**BACAAN:**
★ ★ ★ ★ ★
SANCAnews.id – Jajaran pendukung Presiden Joko Widodo (Jokowi) membela kepala negara karena dianggap lawan bicara dalam urusan Pilpres 2024. Mereka juga menyerang orang-orang yang mempertanyakan campur tangan Jokowi dalam demokrasi lima tahun.

 

Jokowi dianggap tidak salah mengumpulkan para ketua umum partai politik koalisi pemerintahan di Istana Merdeka, Jakarta, beberapa waktu lalu. PDIP menganggap, sangat melecehkan hati masyarakat jika Jokowi dianggap cawe-cawe di Pilpres 2024 karena mengumpulkan para ketua umum tersebut.

 

"Bertemu dengan Presiden Jokowi adalah sangatlah pantas, bahkan penting mengingat para ketua umum partai-partai tersebut saat ini menopang dan bekerja sama dengan Pemerintahan Presiden Jokowi dan KH Ma'ruf Amin," kata Ketua DPP PDI Perjuangan Said Abdullah kepada wartawan, Minggu (7/5).
★ ★ ★ ★ ★
**TUGAS KERJA A:**
Menurut bacaan di atas, siapa yang berbicara kepada wartawan pada Minggu (7/5)?
**TUGAS KERJA B:**
Tuliskan ulang tanpa perubahan bagian bacaan di atas yang dimulai dengan "SANCAnews.id – Jajaran" dan berlanjut hingga "ketua umum tersebut.".

**DATA TERCATAT:**
★ ★ ★ ★ ★
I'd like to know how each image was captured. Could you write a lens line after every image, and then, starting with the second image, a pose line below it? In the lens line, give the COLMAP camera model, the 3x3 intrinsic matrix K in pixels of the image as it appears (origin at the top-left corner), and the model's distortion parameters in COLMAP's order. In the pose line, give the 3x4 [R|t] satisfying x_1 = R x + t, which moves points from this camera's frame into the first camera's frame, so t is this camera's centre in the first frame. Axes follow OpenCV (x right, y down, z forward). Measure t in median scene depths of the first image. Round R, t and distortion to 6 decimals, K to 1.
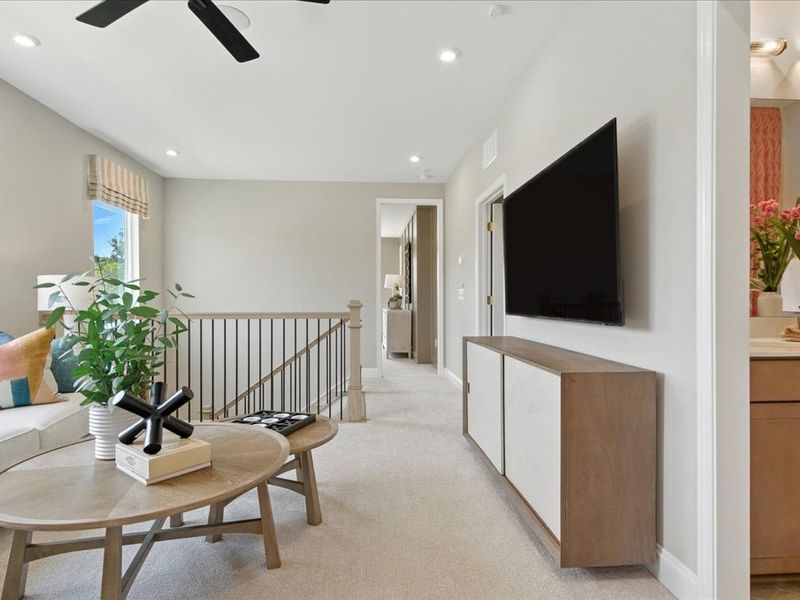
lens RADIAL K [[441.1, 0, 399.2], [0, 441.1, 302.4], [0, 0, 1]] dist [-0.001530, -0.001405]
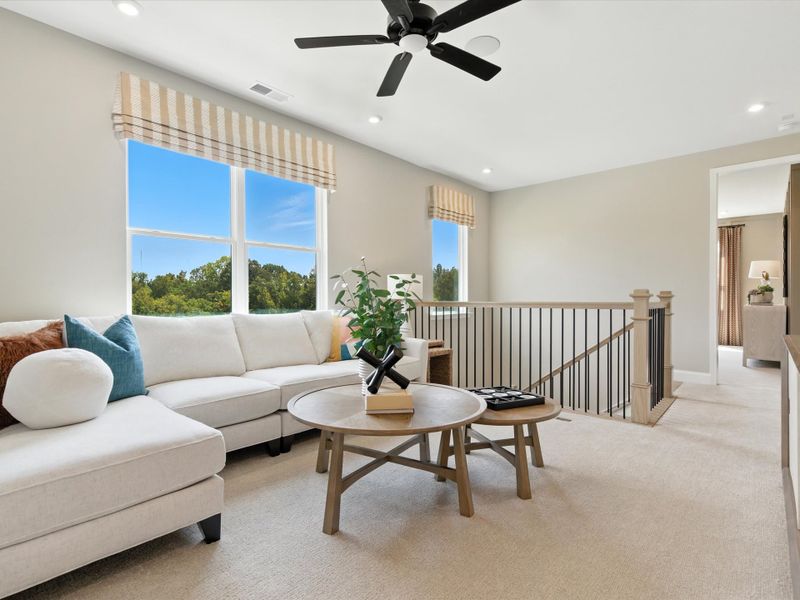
★ ★ ★ ★ ★
**JAWABAN A:**
Ketua DPP PDI Perjuangan Said Abdullah.

**JAWABAN B:**
SANCAnews.id – Jajaran pendukung Presiden Joko Widodo (Jokowi) membela kepala negara karena dianggap lawan bicara dalam urusan Pilpres 2024. Mereka juga menyerang orang-orang yang mempertanyakan campur tangan Jokowi dalam demokrasi lima tahun.

 

Jokowi dianggap tidak salah mengumpulkan para ketua umum partai politik koalisi pemerintahan di Istana Merdeka, Jakarta, beberapa waktu lalu. PDIP menganggap, sangat melecehkan hati masyarakat jika Jokowi dianggap cawe-cawe di Pilpres 2024 karena mengumpulkan para ketua umum tersebut.